Collected data entries
· · ·

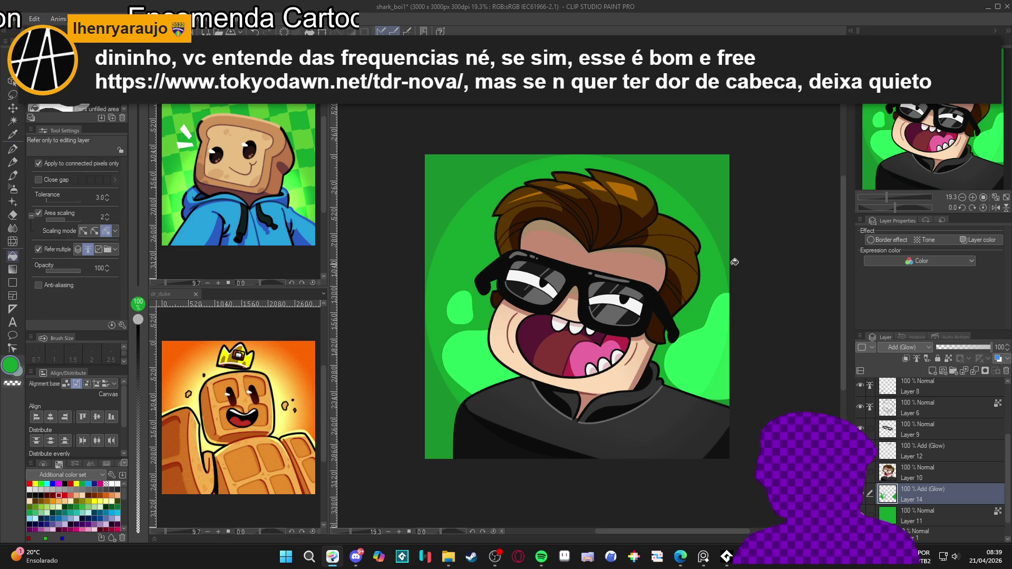
pyautogui.press('p')
pyautogui.moveTo(738, 180)
pyautogui.mouseDown()
pyautogui.moveTo(708, 178)
pyautogui.moveTo(698, 230)
pyautogui.moveTo(729, 247)
pyautogui.mouseUp()
pyautogui.press('g')
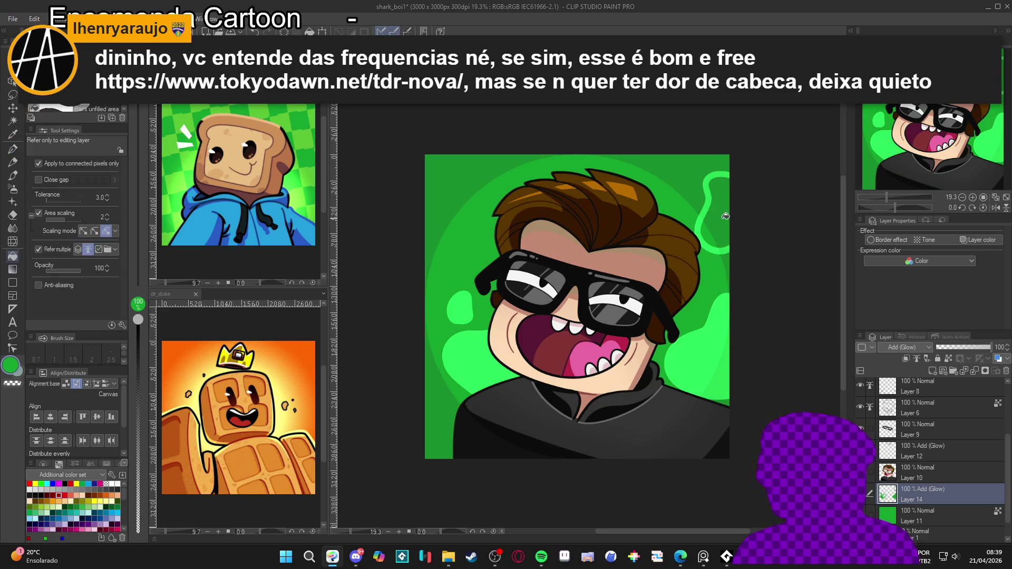
pyautogui.click(715, 216)
pyautogui.press('p')
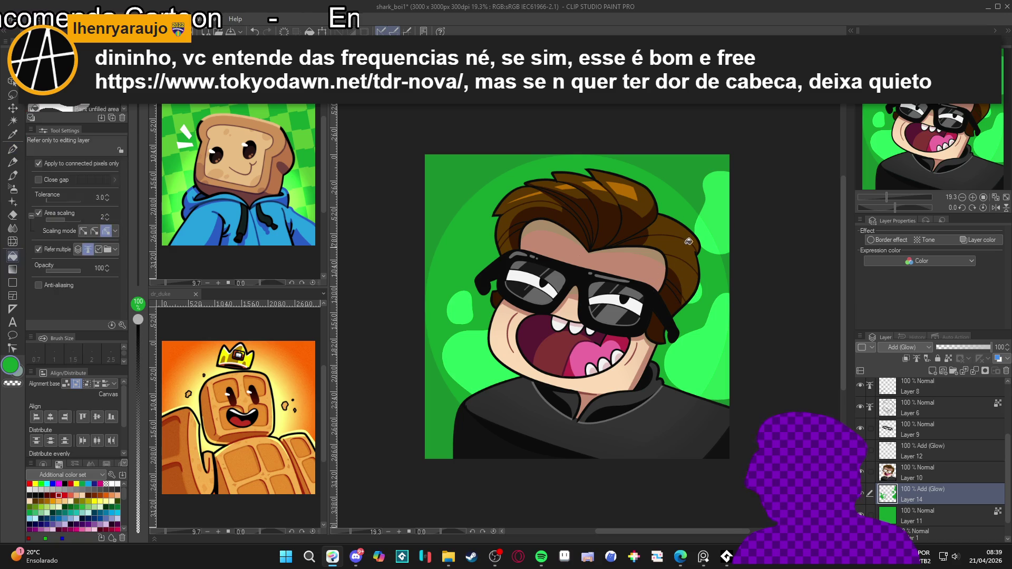
# Step: Add light-green blobs beside the hair, at the top-left and along the top edge
pyautogui.moveTo(657, 191); pyautogui.dragTo(665, 213)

· · ·

Instructions for the task - All lines in the records with the string "pyautogui" should be copied out.

Solution to the problem -
pyautogui.press('p')
pyautogui.moveTo(738, 180)
pyautogui.mouseDown()
pyautogui.moveTo(708, 178)
pyautogui.moveTo(698, 230)
pyautogui.moveTo(729, 247)
pyautogui.mouseUp()
pyautogui.press('g')
pyautogui.click(715, 216)
pyautogui.press('p')
pyautogui.moveTo(657, 191); pyautogui.dragTo(665, 213)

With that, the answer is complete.